Henig next argues the negligent conduct was in interrupting him and distracting him. Again, the complaint is worded differently, and Henig's deposition testimony does not support these assertions. He described the tapping as "unexpected", but did not say he was surprised or startled, or that the tapping made him jump or act reflexively. Instead, he testified that he turned to see who was tapping him, which was a voluntary action on his part, as did so without slowing down or turning off the treadmill first.
Next, Henig argues that Becker's actions were the proximate cause of the injury. The court agrees with Henig that Dr. Hubbard's opinion that Henig's injury was caused more due to Henig's medical condition than anything Becker did is speculative and conclusory. However, Henig does not raise an issue of fact regarding whether a duty was breached, or how Henig voluntarily turning while on the treadmill without slowing it down or turning it off caused the injury.
Finally, Henig argues that Becker and the Exos Defendants should be sanctioned for spoliation of evidence. There is no need to address it as the complaint will be dismissed against these Defendants.
BFFJCC'S MOTION FOR SUMMARY JUDGMENT (MOTION SEQ. 004)
As discussed, supra, the BFFJCC makes the same argument as Becker and the Exos Defendants that the complaint sounds in the intentional tort of battery and not negligence. Henig raises the same objections to those argument. Therefore, based upon the court's analysis, supra, BFFJCC's motion will be granted as the action is time barred.
Further, as with Becker and the Exos Defendants, the court finds there is no breach of duty nor is there proximate cause. Because Henig raises the same arguments in opposition as to Becker and the Exos Defendants, the court finds the complaint against BFFJCC would have to be dismissed even if the complaint properly alleged negligence. As a result the court need not reach the issue of whether the contract between BFFJCC and the Exos Defendants would have shielded BFFJCC from liability.
HENIG'S MOTION FOR SUMMARY JUDGMENT ON LIABILITY AND FOR AN ADVERSE INFERENCE (MOTION SEQ. 005) AND FOR A TRIAL PREFERENCE (MOTION SEQ. 006)
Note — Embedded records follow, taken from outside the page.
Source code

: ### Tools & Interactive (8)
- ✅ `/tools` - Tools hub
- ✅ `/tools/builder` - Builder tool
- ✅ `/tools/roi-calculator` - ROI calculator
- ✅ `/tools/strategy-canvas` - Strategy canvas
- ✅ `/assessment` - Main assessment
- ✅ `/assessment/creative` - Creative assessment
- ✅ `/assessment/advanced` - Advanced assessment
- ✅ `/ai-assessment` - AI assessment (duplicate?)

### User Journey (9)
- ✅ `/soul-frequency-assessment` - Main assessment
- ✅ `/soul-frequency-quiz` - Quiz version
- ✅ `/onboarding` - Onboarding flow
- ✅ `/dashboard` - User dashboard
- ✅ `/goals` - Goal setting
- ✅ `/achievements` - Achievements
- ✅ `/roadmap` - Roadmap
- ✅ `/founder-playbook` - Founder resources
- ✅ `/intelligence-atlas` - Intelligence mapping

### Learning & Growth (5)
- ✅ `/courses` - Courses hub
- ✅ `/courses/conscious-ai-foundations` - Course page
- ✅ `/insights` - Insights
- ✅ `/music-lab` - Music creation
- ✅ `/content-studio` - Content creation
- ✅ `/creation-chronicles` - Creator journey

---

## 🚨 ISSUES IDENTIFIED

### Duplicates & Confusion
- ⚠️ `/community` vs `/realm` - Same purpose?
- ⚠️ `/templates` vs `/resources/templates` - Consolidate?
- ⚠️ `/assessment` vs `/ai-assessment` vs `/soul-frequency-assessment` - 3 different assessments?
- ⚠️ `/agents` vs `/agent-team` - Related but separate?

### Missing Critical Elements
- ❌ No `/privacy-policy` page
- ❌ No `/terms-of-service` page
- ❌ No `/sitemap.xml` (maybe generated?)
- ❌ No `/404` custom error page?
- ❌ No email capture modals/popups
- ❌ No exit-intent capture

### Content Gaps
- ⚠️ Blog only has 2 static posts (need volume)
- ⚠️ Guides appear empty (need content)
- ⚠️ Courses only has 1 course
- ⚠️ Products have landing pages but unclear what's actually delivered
As the court finds that this action is time barred and that none of the Defendants are liable or were negligent, these motions will be denied as moot.
Accordingly, it is hereby
ORDERED, that Becker and the Exos Defendants' motion for summary judgment (Motion Seq. 003) is GRANTED; and it is further
ORDERED, that BFFJCC's motion for summary judgment (Motion Seq. 004) is GRANTED; and it is further
ORDERED, that Henig's motion for summary judgment and an adverse inference (Motion Seq. 006) is DENIED as moot; and it is further
ORDERED, that Henig's motion for a trial preference is DENIED as moot.
The complaint is dismissed.
The court has considered the other arguments raised by the parties and finds them to be without merit or rendered moot.
The foregoing constitutes the Decision and Order of the Court.